Ian Patrick, FISM News
Months after the CDC issued a ban on evictions from residences and had it extended multiple times, a federal judge ruled that the center had no “legal authority” to perform such an action in the current pandemic.
The CDC issued their initial order for a ban on evictions in September of 2020, with the ban extending to December 31, to curb any unnecessary spreading of COVID-19. Congress then extended the order until January 31, 2021 and then the CDC extended the ban through another order until March 31 of the same year. Because this extension was based on their perception of conditions worsening, the CDC then ordered another extension, this time until June 30, 2021.
The case, known as Alabama Association of Realtors v. United States Department of Health and Human Services, was brought before the U.S. District Court for the District of Columbia with Federal Judge Dabney Friedrich presiding over it. Judge Friedrich ruled that the CDC eviction, known as “Temporary Halt in Residential Evictions to Prevent the Further Spread of COVID-19,” be “vacated.”

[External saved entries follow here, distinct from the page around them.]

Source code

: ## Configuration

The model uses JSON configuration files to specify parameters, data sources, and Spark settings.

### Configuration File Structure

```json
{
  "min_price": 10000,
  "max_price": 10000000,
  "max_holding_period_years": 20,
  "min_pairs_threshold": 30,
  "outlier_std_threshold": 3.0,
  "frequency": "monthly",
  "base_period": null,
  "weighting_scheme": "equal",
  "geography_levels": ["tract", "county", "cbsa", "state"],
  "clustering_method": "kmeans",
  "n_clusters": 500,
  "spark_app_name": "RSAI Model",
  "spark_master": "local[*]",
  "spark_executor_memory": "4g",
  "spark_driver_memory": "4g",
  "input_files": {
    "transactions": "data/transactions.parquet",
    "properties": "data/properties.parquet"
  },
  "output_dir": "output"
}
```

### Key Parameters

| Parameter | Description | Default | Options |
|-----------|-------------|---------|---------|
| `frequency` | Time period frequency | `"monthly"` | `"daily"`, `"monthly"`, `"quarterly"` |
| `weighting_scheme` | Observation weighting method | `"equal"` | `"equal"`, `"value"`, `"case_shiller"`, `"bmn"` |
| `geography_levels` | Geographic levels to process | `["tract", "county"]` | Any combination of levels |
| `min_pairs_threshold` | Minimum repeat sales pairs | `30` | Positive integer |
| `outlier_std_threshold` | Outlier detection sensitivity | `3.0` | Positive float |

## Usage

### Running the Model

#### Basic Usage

The pandemic has triggered difficult policy decisions that have had enormous real-world consequences. The nationwide eviction moratorium is one such decision. It is the role of the political branches, and not the courts, to assess the merits of policy measures designed to combat the spread of disease, even during a global pandemic. The question for the Court is a narrow one: Does the Public Health Service Act grant the CDC the legal authority to impose a nationwide eviction moratorium? It does not.
In response, the Department of Justice filed an appeal to keep the ban in place until its June 30 deadline, and Judge Friedrich agreed to temporarily stay her decision while the appeal is pending.